San Francisco est une ville du Far West : les clubs de jazz et les cafés sont encore des saloons où l'on ne s'étonnerait pas de voir rentrer par des portes revolver un cow-boy éméché. Internet a remplacé l'or, et les start-ups en faillite sont les mines abandonnées du XXIème siècle ; mais c'est la même aventure, le même courage du changement, le même espoir de faire fortune qui attirent les immigrants. Autour du centre naissent et meurent les villes champignons et les villes fantômes, dont la population peut augmenter ou chuter de moitié en quelques années. Car la baie n'a pas comme à Los Angeles les industries du loisir et du cinéma pour survivre aux crises fulgurantes du marché des technologies. San Francisco est une vieille ville qui vit de produits neufs.
-=-=-
Consignes de travail –
1. Indiquez si chacune des affirmations suivantes concorde avec l'extrait, en répondant par oui ou par non et en citant les mots décisifs : (a) Internet a remplacé l'or ; (b) la baie possède, comme Los Angeles, les industries du loisir et du cinéma ; (c) San Francisco est présentée comme une ville récente.
2. Reproduisez, s'il vous plaît, tout ce qui va de « San Francisco est une ville » jusqu'à « de produits neufs. » dans l'extrait.
3. Présentez sous forme de liste le paragraphe de l'extrait qui commence par « San Francisco est une ville du Far West », en conservant ses faits principaux.
Les données n'entrent pas en compte ici.

Bloc de données –
-=-=-
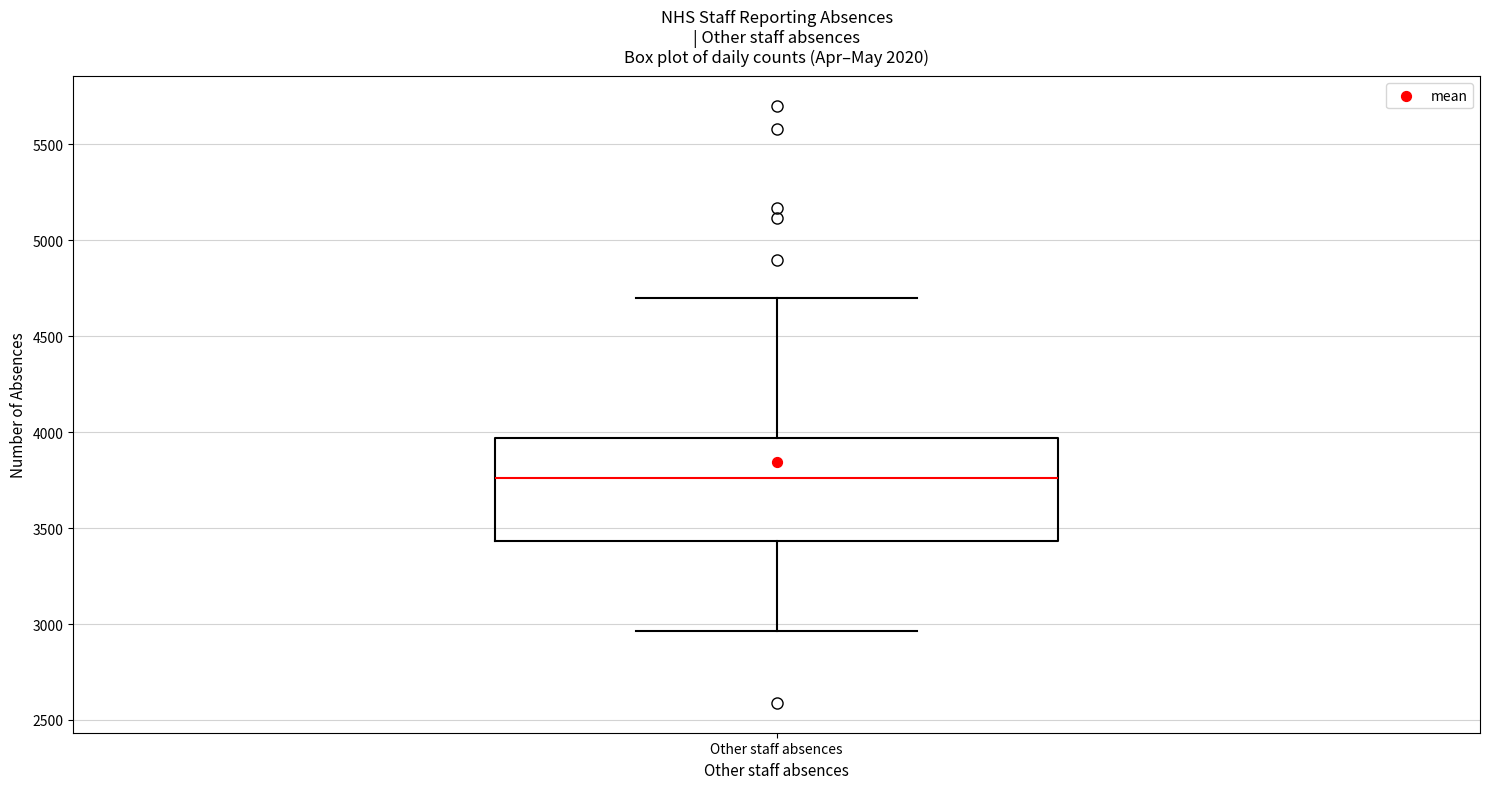

Where is the upper edge of the box for Other staff absences on the y-axis? The values are not printed on the chart, so give them approximately, as read against the axis.

3950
-=-=-
Corrigé des tâches –
1.
(a) Oui : « Internet a remplacé l'or ».
(b) Non : « la baie n'a pas comme à Los Angeles les industries du loisir et du cinéma ».
(c) Non : « San Francisco est une vieille ville qui vit de produits neufs ».

2.
San Francisco est une ville du Far West : les clubs de jazz et les cafés sont encore des saloons où l'on ne s'étonnerait pas de voir rentrer par des portes revolver un cow-boy éméché. Internet a remplacé l'or, et les start-ups en faillite sont les mines abandonnées du XXIème siècle ; mais c'est la même aventure, le même courage du changement, le même espoir de faire fortune qui attirent les immigrants. Autour du centre naissent et meurent les villes champignons et les villes fantômes, dont la population peut augmenter ou chuter de moitié en quelques années. Car la baie n'a pas comme à Los Angeles les industries du loisir et du cinéma pour survivre aux crises fulgurantes du marché des technologies. San Francisco est une vieille ville qui vit de produits neufs.

3.
- San Francisco est comparée à une ville du Far West, et ses clubs de jazz et ses cafés à des saloons.
- Internet a remplacé l'or, et les start-ups en faillite sont les mines abandonnées du XXIe siècle.
- Les immigrants sont attirés par la même aventure, le même courage du changement et le même espoir de faire fortune.
- Autour du centre naissent et meurent des villes champignons et des villes fantômes, dont la population peut augmenter ou chuter de moitié en quelques années.
- Contrairement à Los Angeles, la baie n'a pas les industries du loisir et du cinéma pour survivre aux crises du marché des technologies.
- San Francisco est une vieille ville qui vit de produits neufs.